You will need to know the prior year’s adjusted earnings as well as the amount of interest that will be paid over the coming ten years. The interest can be taken from the amortization schedules of each financing agreement and added together. Using the debt service model, the valuation is calculated using the following equation: (annual adjusted earnings x 10) – (ten years of interest on financing). If financing is expected to last longer or shorter, this can be adjusted by respectively changing the number of years in the equation.

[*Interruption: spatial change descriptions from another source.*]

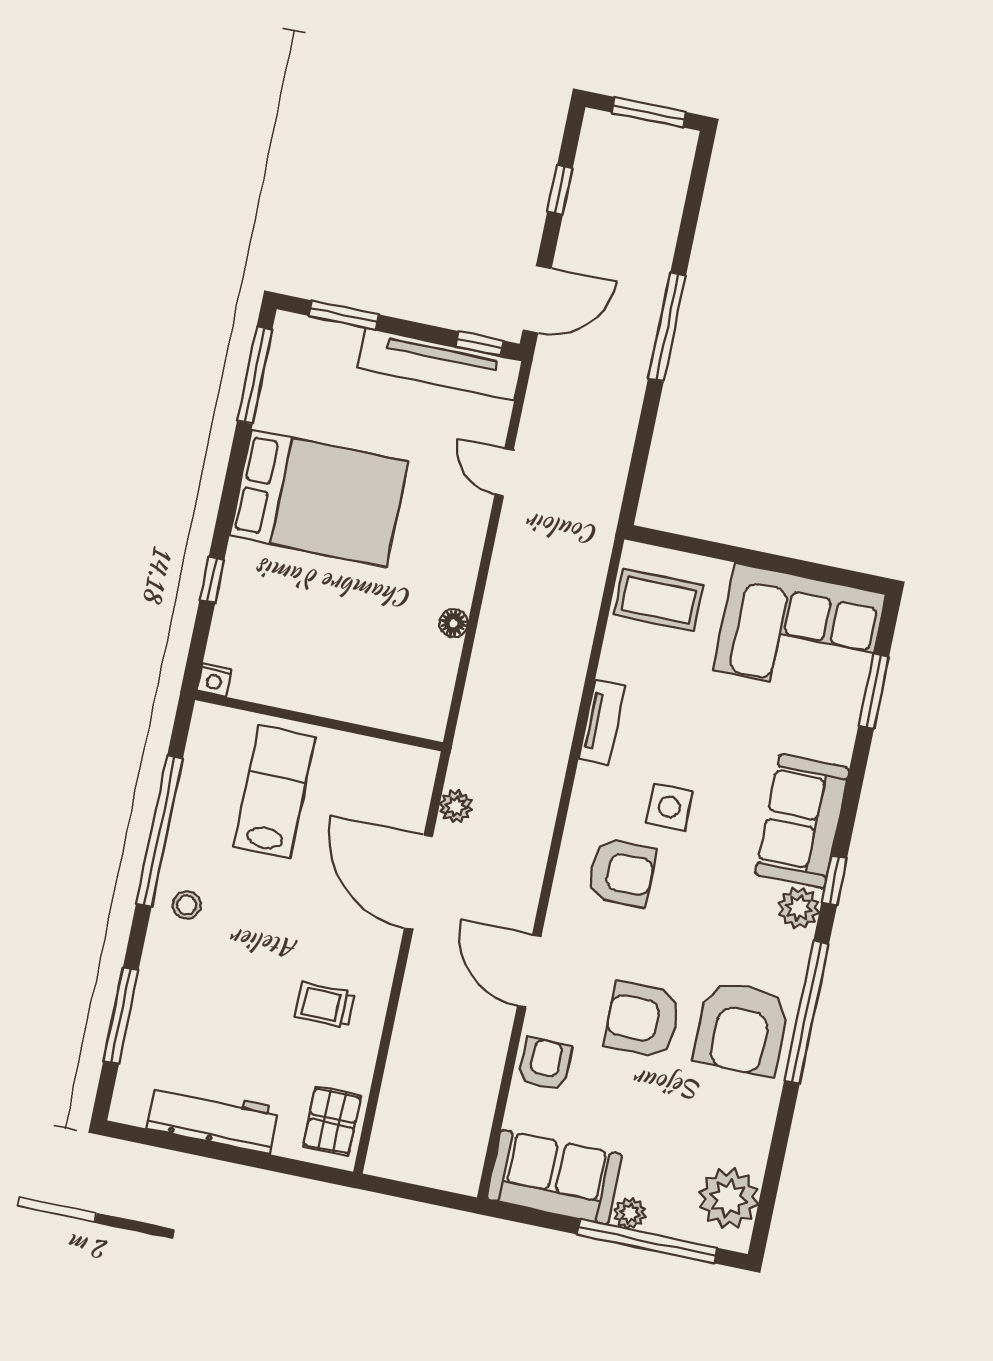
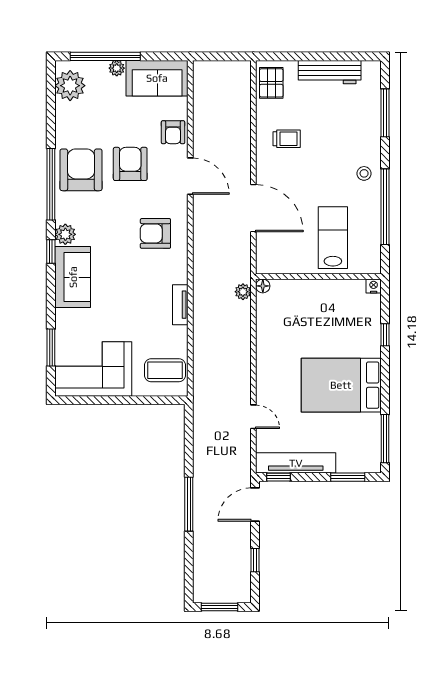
floor lamp: (453, 623) -> (263, 286), moved
lab bench: (274, 792) -> (333, 238), turned 180
plant: (456, 806) -> (243, 292), moved
side table: (669, 807) -> (139, 270), removed
armchair: (642, 1020) -> (130, 164), turned -90

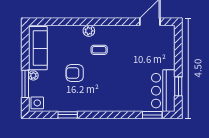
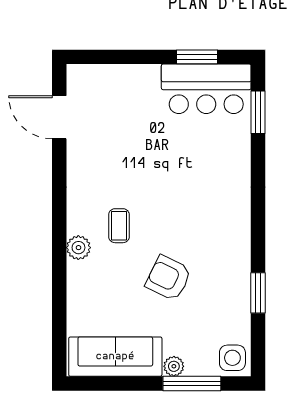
armchair: (75, 73) -> (169, 278), turned 116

Other Influences on Valuation
Performing a practice valuation is more subjective than many think, which is why it is vital to make adjustments to reflect other influences on the worth of the business. Some common factors that ultimately increase or decrease an optometry practice’s value are:
- Competition levels
- Completeness of patient records
- Employee retention
- Established fee structure
- Future equipment needs
- Lease terms and transferability
- Neighborhood demographics
- New and former patient ratio
- Parking and accessibility
- Renovation needs
- Scope of practice
Without adjusting the process for any factor that is significantly better or worse than the average in the industry or geographic area, the final valuation number can be greatly skewed.
Final Thoughts for a Good Valuation
Both optometry practice buyers and sellers should be transparent about needs and open to negotiation. After all, the sale won’t happen unless both parties can benefit. This is best achieved by viewing the valuation as a process rather than a single event. Sellers should cultivate awareness of everything that constitutes an asset as well as those factors that detract from the practice’s worth. Buyers must be sure they have the resources and support to close the deal and be able to operate with a 5% - 10% dip in revenues the first year after a change in ownership. With everything out in the open, both parties can arrive at a fair optometry practice valuation and make informed decisions.